His post-presidency activities have included golfing in Palm Springs, kiteboarding with business magnate Richard Branson, and spending time on a yacht with Oprah Winfrey, Tom Hanks and Bruce Springsteen in Tahiti.

Former President Obama returned to more familiar grounds this week in Chicago, where he hosted a panel on civic engagement, though he did not mention Trump’s name once. The event was the first of a series of planned public events he will be attending in the coming weeks and months as his presidential foundation begins to get off the ground.

Former President Bill Clinton: Back to his schedule

PHOTO: Bill Clinton speaks on stage at the Food Bank for New York City Can-Do Awards Dinner 2017, April 19, 2017. in New York.Jamie McCarthy/Getty Images for Food Bank for New York City
Bill Clinton speaks on stage at the Food Bank for New York City Can-Do Awards Dinner 2017, April 19, 2017. in New York.

The former president has resumed a schedule similar to the one he had back before his wife’s second presidential bid. He has appeared at events hosted by his family’s eponymous foundation and made a recent trip to his presidential library in Arkansas, where he saw fit to troll Trump for his unfounded wiretapping claims.

Chelsea Clinton: Becoming more of a presence

PHOTO: Chelsea Clinton speaks onstage at the GMHC 35th Anniversary Spring Gala at Highline Stages, on March 23, 2017, in New York City.Dimitrios Kambouris/Getty Images
Chelsea Clinton speaks onstage at the GMHC 35th Anniversary Spring Gala at Highline Stages, on March 23, 2017, in New York City.

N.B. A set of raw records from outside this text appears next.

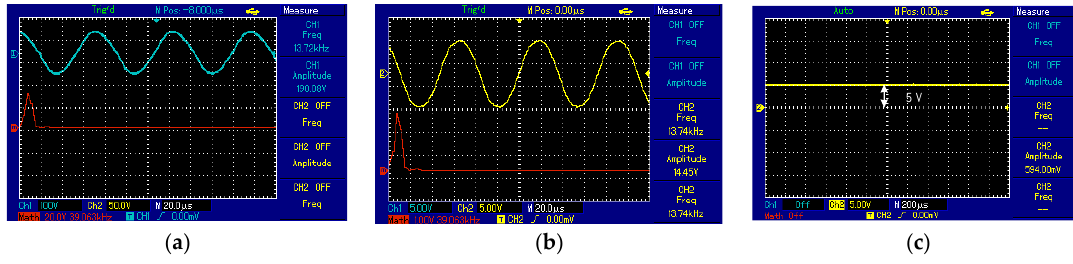
Figure 16. The voltage waveforms using the third topology at 20 cm for measurement unit: ( a ) transmitter coil, ( b ) receiver coil, and ( c ) voltage load.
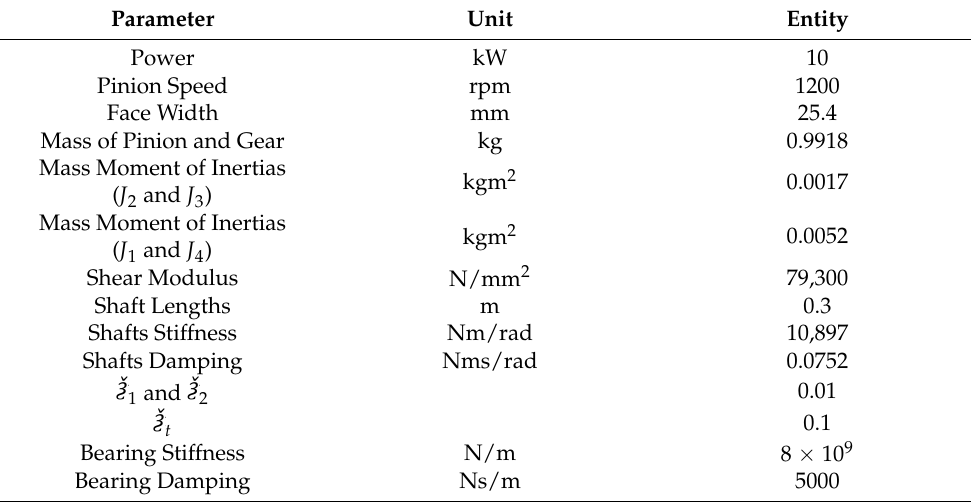
Table 2. Constant coe ffi cients of the dynamic model [43–45].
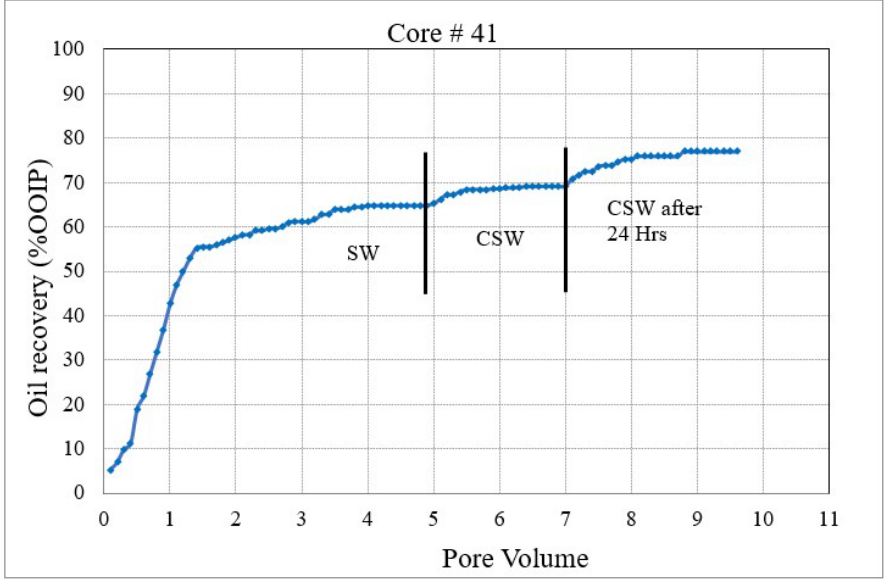
Figure 4. Coreflood with carbonated seawater (CSW). (CF-3 conducted on core plug #41).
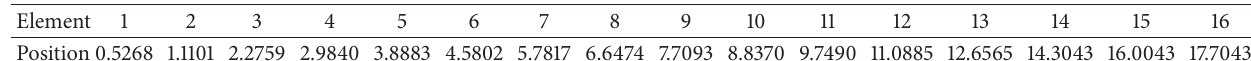
Table 12: Geometry of 32-element (with respect to 𝜆 /2) LAA obtained using EFPA.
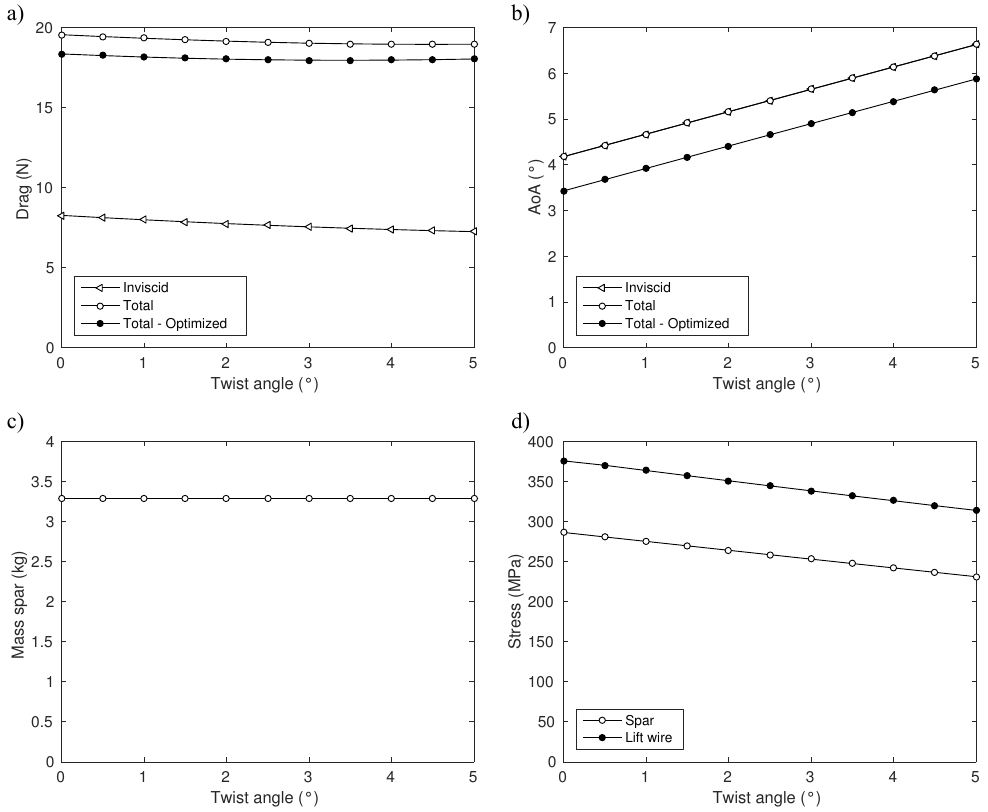
Figure 21. Sensitivity study: twist angle. ( a ) Drag; ( b ) angle of attack; ( c ) mass of the spar; ( d ) maximal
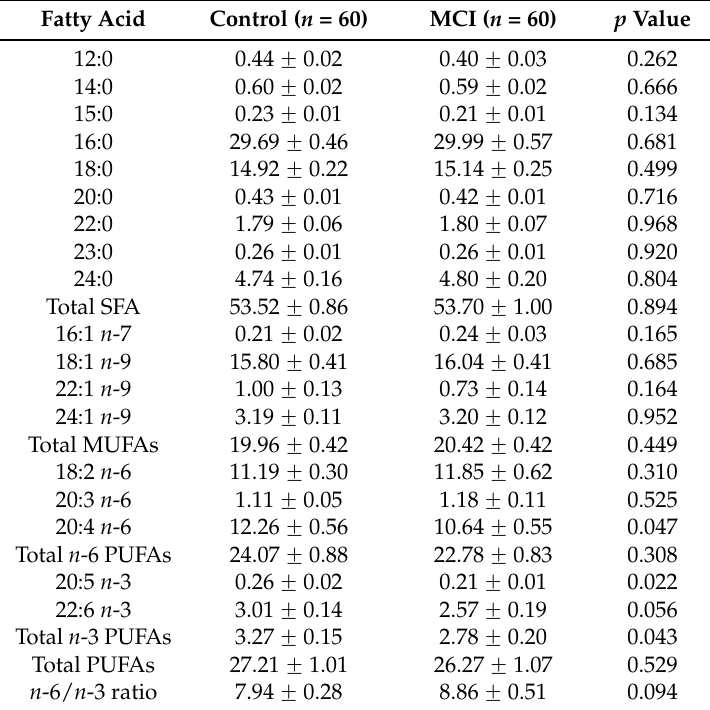
Table 3. Erythrocyte fatty acid profile of control and MCI subjects ( w / w ,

While her mother may be keeping a low profile, Chelsea Clinton has been amping up her own.

Chelsea Clinton has been actively tweaking President Trump on Twitter, criticizing his policies, sharing photos of her involvement in the various protest marches that have happened during Trump’s term and commenting on news reports. She has also co-authored a book about global health that is going to be published next month.

The increased profile has led to inevitable questions about whether she plans to follow in her parents’ footsteps and enter into politics, though she has repeatedly denied having any desire to do so – at least, not “right now,” as she hedged in an interview with Variety.

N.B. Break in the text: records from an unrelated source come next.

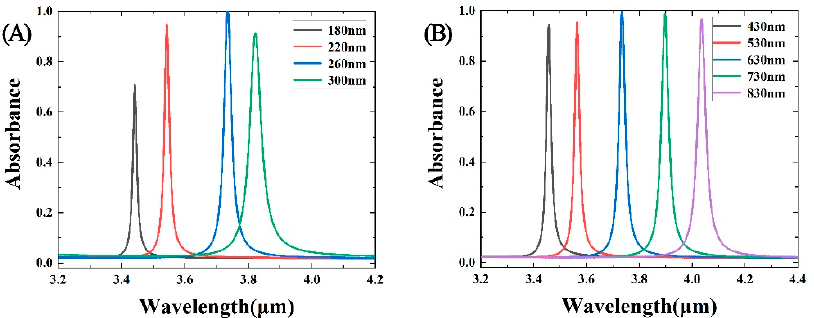
Figure 6. Parameters of the width of symmetrical Si grating ( A ) and thickness of symmetrical Si grating ( B ).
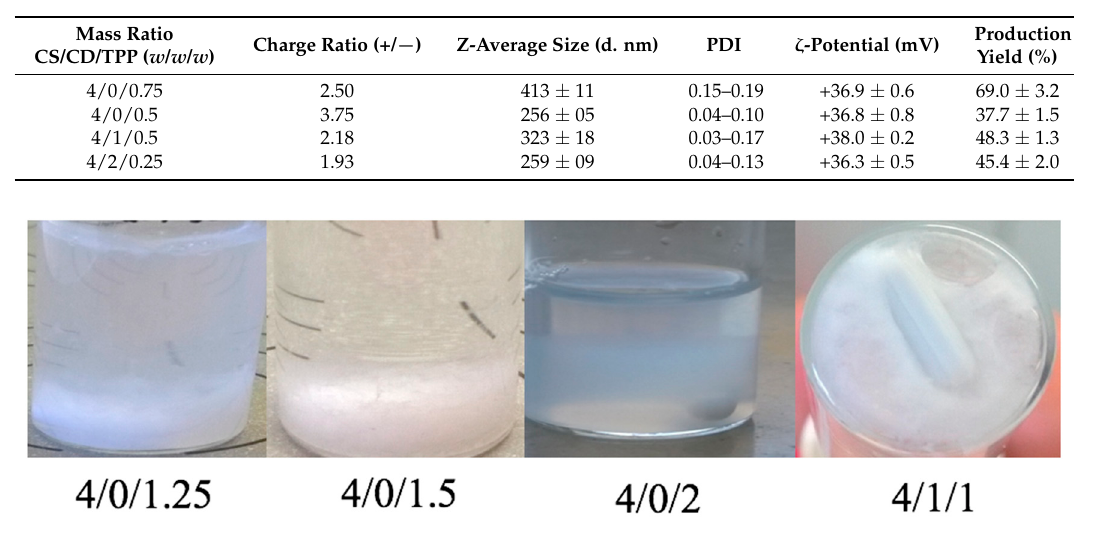
Figure 1. Appearance of CS 70/5 /SBE β CD nanoparticles showing a gel phase at the bottom of the vials that holds the magnetic stirrers. Table 1. Physicochemical properties of unloaded CS 70/5 /SBE β CD/TPP nanoparticles (mean ± S.D., n = 3).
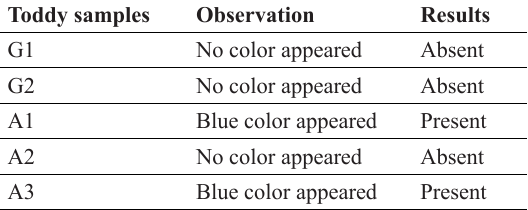
Table 3: Test results for the presence of starch in toddy samples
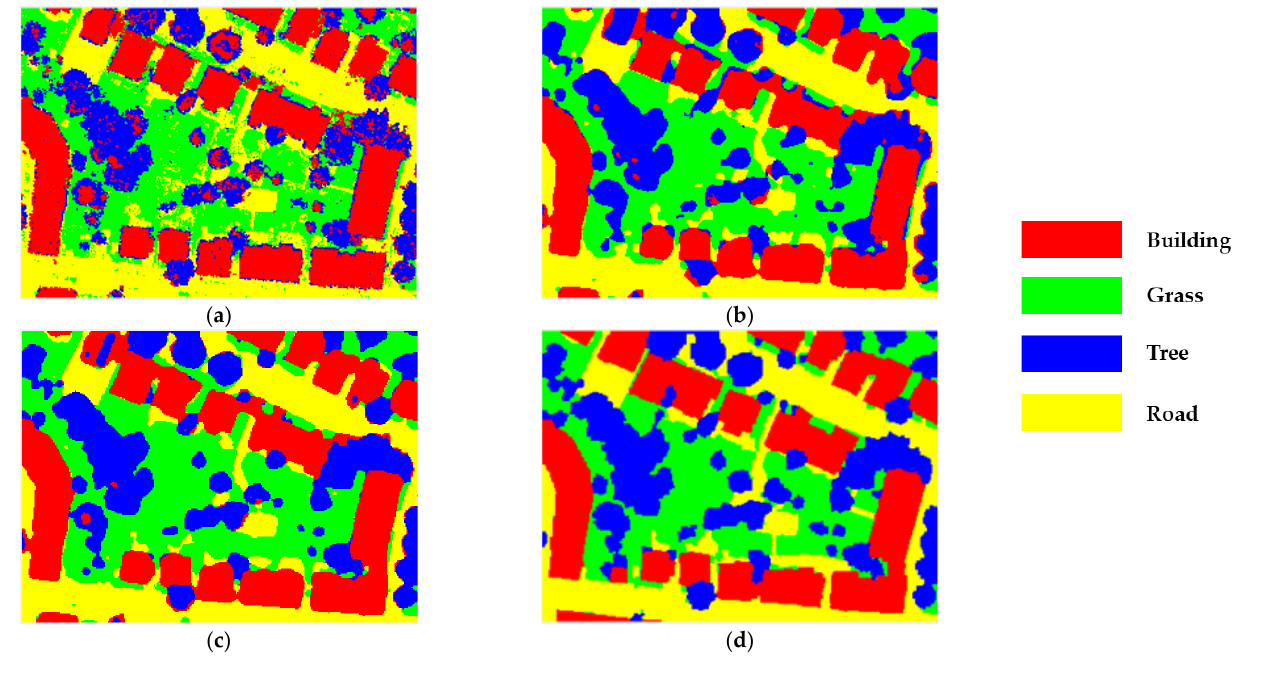
Figure 12. The land cover map of test set 2: ( a ) DS; ( b ) F-DS-FH; ( c ) the proposed method P-DS; ( d ) ground truth. Table 6. Classification accuracy (%) for land cover classes on test set 1.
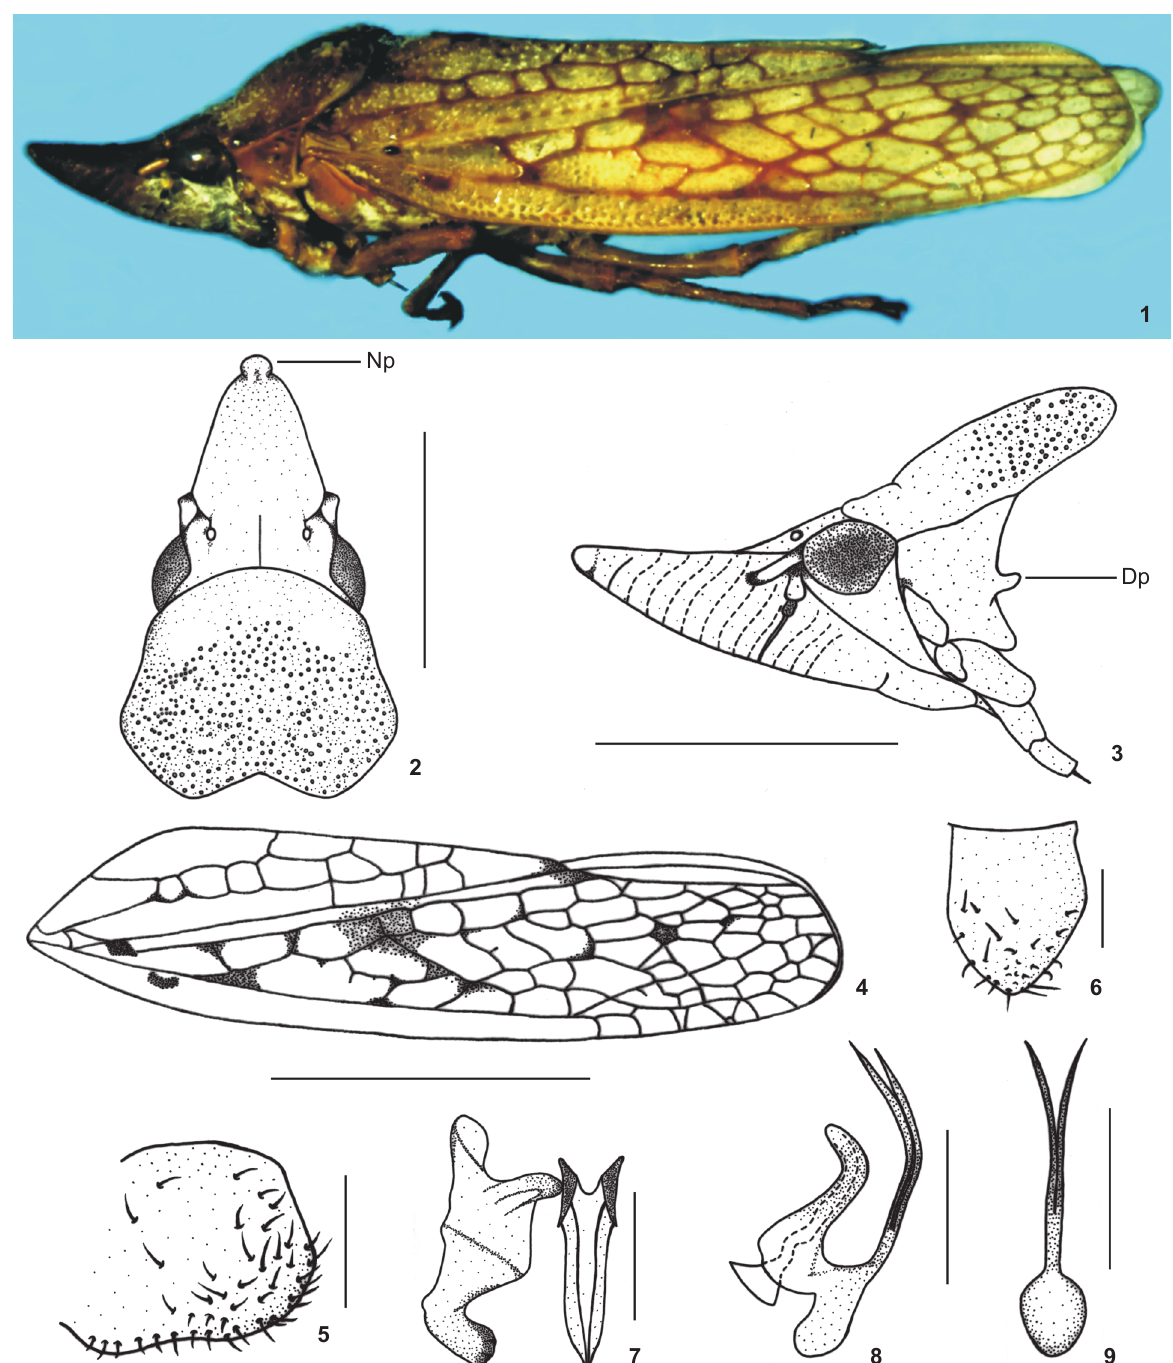
Figures 1-9. Diestostemma nasutum : (1) male, body in lateral view, length 16.8 mm; (2) head and pronotum, dorsal view; (3) head and prothorax, lateral view; (4) forewing; (5-9) male genitalia: (5) pygofer, lateral view – basal portion damaged; (6) subgenital plate, ventral view; (7) style and connective, dorsal view; (8) aedeagus, lateral view; (9) basiventral aedeagal process, ventral view. (Dp) Digitate process, (Np) nose-like process. Scale bars: 2-3 = 3.0 mm, 4 = 5.0 mm, 5-9 = 0.5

Huma Abedin: Consistently low profile

PHOTO: Huma Abedin attends the 12th Annual Tribeca Film Festival Artists Dinner hosted by Chanel, in New York, April 24, 2017.Stephen Lovekin/REX/Shutterstock
Huma Abedin attends the 12th Annual Tribeca Film Festival Artists Dinner hosted by Chanel, in New York, April 24, 2017.

Abedin was a fixture in the Clinton camp well before the campaign, dating back to her work as an intern for Hillary Clinton when she served as first lady. Abedin eventually served as deputy chief of staff to Clinton when she was secretary of state, before serving as vice-charwoman of the campaign and perhaps her closest adviser.

Abedin gained more of the spotlight than she likely wanted during her now-estranged husband Anthony Weiner’s bid for mayor back in 2015, which ended after a second sex scandal (the first led to his resignation from Congress in 2011).

Abedin and Weiner’s relationship rocked Hillary Clinton’s presidential bid less than two weeks before election day, when FBI Director James Comey announced that the investigation into Hillary Clinton’s email server was back on because of an unrelated case; that case was later determined to be related to Weiner and documents on his computer that pertained to his wife’s work on the Clinton campaign.

Since the election, Abedin has kept a very low profile, and Politico reported earlier this month that she is fielding offers for a book deal.